Il lui fallait effectuer une dernière tentative. Rendre son message plus compréhensible encore. Elle y inclurait toutes les combinaisons de signes qui lui semblaient contenir la notion de danger ; toutes les combinaisons qui les persuaderaient enfin qu’un danger les menaçait.

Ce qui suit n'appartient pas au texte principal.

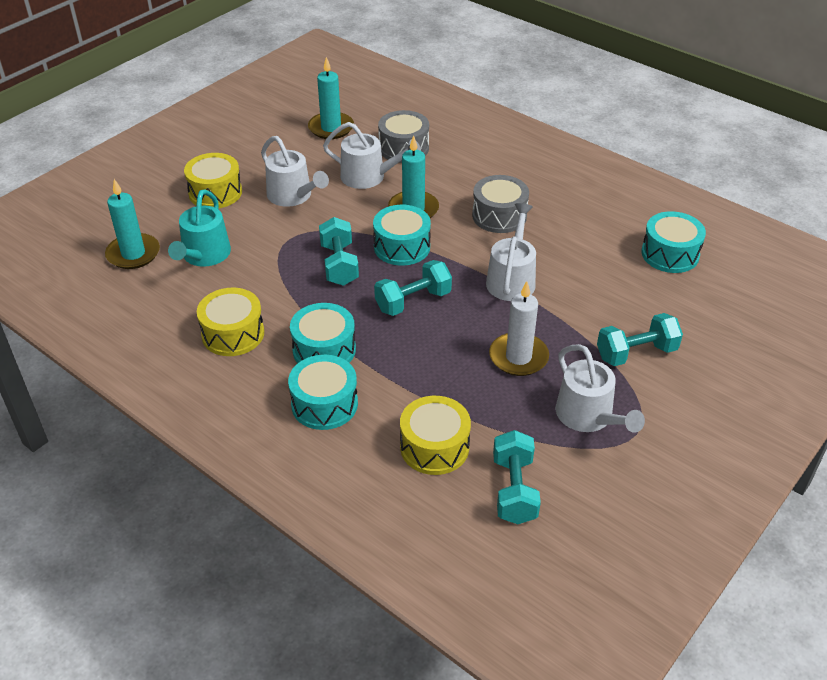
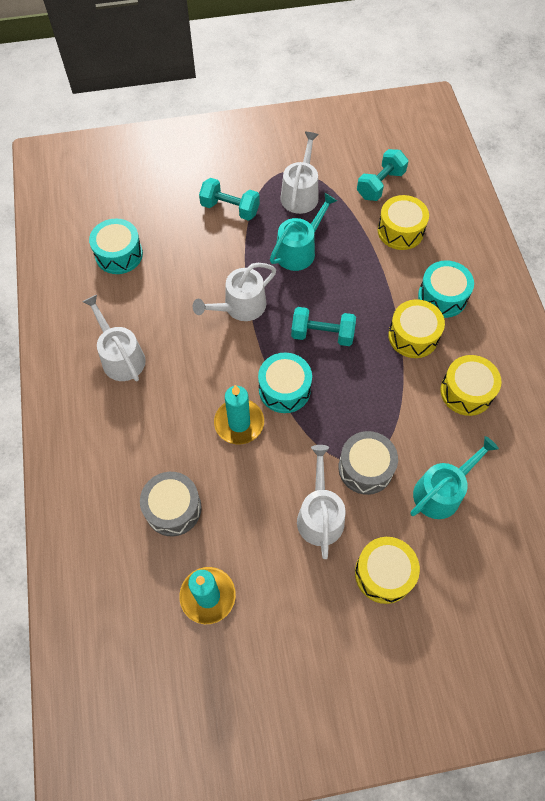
camera: 140 degrees left, 20 degrees up
turquoise candle [105,179,160,269] -> none
turquoise drum [290,303,356,363] -> yellow drum [388,299,445,358]
turquoise dumbbell [319,217,359,286] -> none
white watering can [323,122,421,189] -> white watering can moved to [82,295,146,381]
grey drum [472,175,529,233] -> grey drum moved to [338,431,398,495]
white candle [489,281,549,376] -> turquoise watering can [270,193,337,271]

Elle se mit frénétiquement à graver les caractères dans le métal, puisant sans réserve dans l’énergie qu’elle venait d’absorber dans la batterie, jusqu’à épuisement, et luttant contre une terrible lassitude : POMPE PAS ARRÊTÉE PAS ARRÊTÉE ARRÊTONS PAS POMPE NE PRESSENTONS PAS DANGER NE PRESSENTONS PAS NE PRESSENTONS PAS VOUS PRIONS ARRÊTER POMPAGE ARRÊTERONS AUSSI METTEZ FIN DANGER DANGER DANGER ARRÊTEZ ARRÊTEZ POMPAGE.

Elle ne pouvait rien faire de plus. Et elle n’était plus que douleur. Elle plaça le message à l’endroit où il aurait dû être transmis et n’attendit pas que les Solides s’en chargent. À peine consciente, elle actionna les manettes comme elle le leur avait vu faire, dans un dernier sursaut d’énergie.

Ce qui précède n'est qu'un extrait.